Pheneturide

Clinical data
- AHFS/Drugs.com: International Drug Names
- ATC code: N03AX13 (WHO) ;

Identifiers
- IUPAC name (RS)-N-Carbamoyl-2-phenyl-butanamide;
- CAS Number: 90-49-3;
- PubChem CID: 72060;
- ChemSpider: 65046;
- UNII: 878CEJ4HGX;
- KEGG: D01190;
- CompTox Dashboard (EPA): DTXSID4020612 ;
- ECHA InfoCard: 100.001.817

Chemical and physical data
- Formula: C_{11}H_{14}N_{2}O_{2}
- Molar mass: 206.245 g·mol^{−1}
- 3D model (JSmol): Interactive image;
- Chirality: Racemic mixture
- SMILES O=C(N)NC(=O)C(c1ccccc1)CC;
- InChI InChI=1S/C11H14N2O2/c1-2-9(10(14)13-11(12)15)8-6-4-3-5-7-8/h3-7,9H,2H2,1H3,(H3,12,13,14,15); Key:AJOQSQHYDOFIOX-UHFFFAOYSA-N;

= Pheneturide =

Chemical compound

Pheneturide (INN, BAN) (brand names Benuride, Deturid, Pheneturid, Septotence, Trinuride), also known as phenylethylacetylurea (or ethylphenacemide), is an anticonvulsant of the ureide class.

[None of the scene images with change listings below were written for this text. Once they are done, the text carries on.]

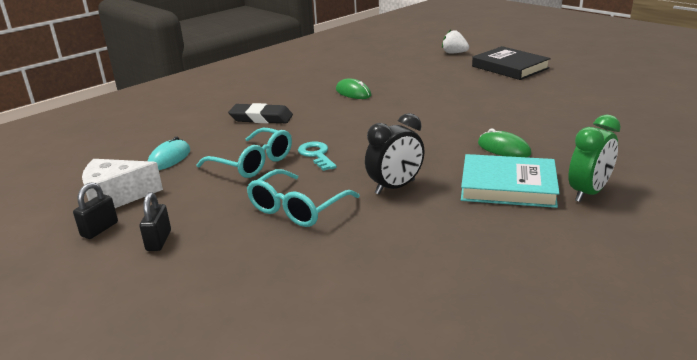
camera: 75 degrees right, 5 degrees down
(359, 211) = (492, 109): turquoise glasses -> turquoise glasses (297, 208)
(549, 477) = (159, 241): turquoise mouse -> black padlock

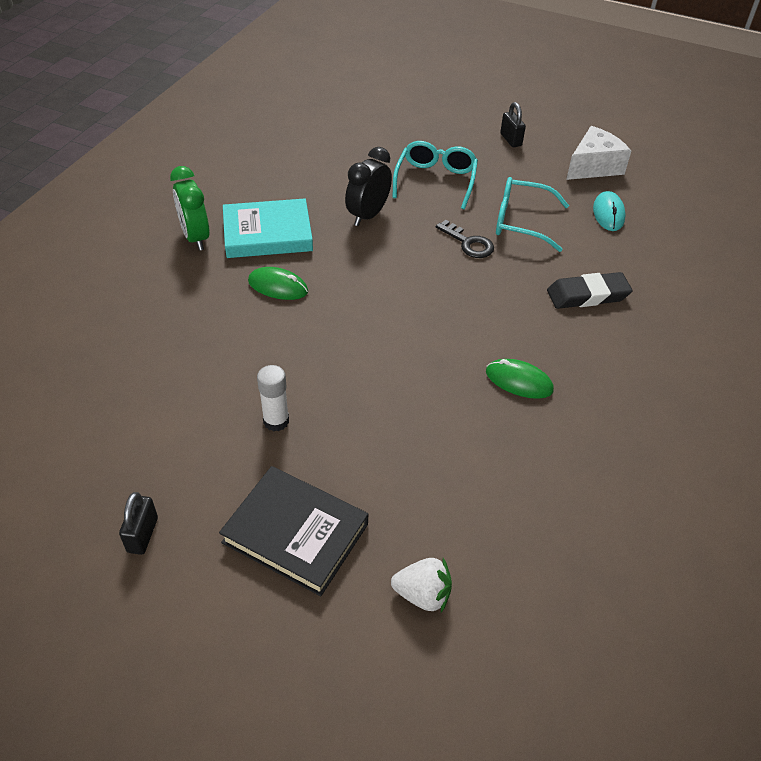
camera: 155 degrees right, 20 degrees up
(99, 229) = (564, 140): black padlock -> black padlock (142, 535)
(316, 155) = (468, 243): turquoise key -> black key
(515, 94) = (276, 421): none -> white glue stick
(588, 193) = (195, 237): green clock -> green clock turned 45 degrees counterclockwise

Conceptually, it can be formed in the body as a metabolic degradation product from phenobarbital. It is considered to be obsolete and is now seldom used. It is marketed in Europe, including in Poland, Spain and the United Kingdom. Pheneturide has a similar profile of anticonvulsant activity and toxicity relative to phenacemide. As such, it is only used in cases of severe epilepsy when other, less-toxic drugs have failed. Pheneturide inhibits the metabolism and thus increases the levels of other anticonvulsants, such as phenytoin.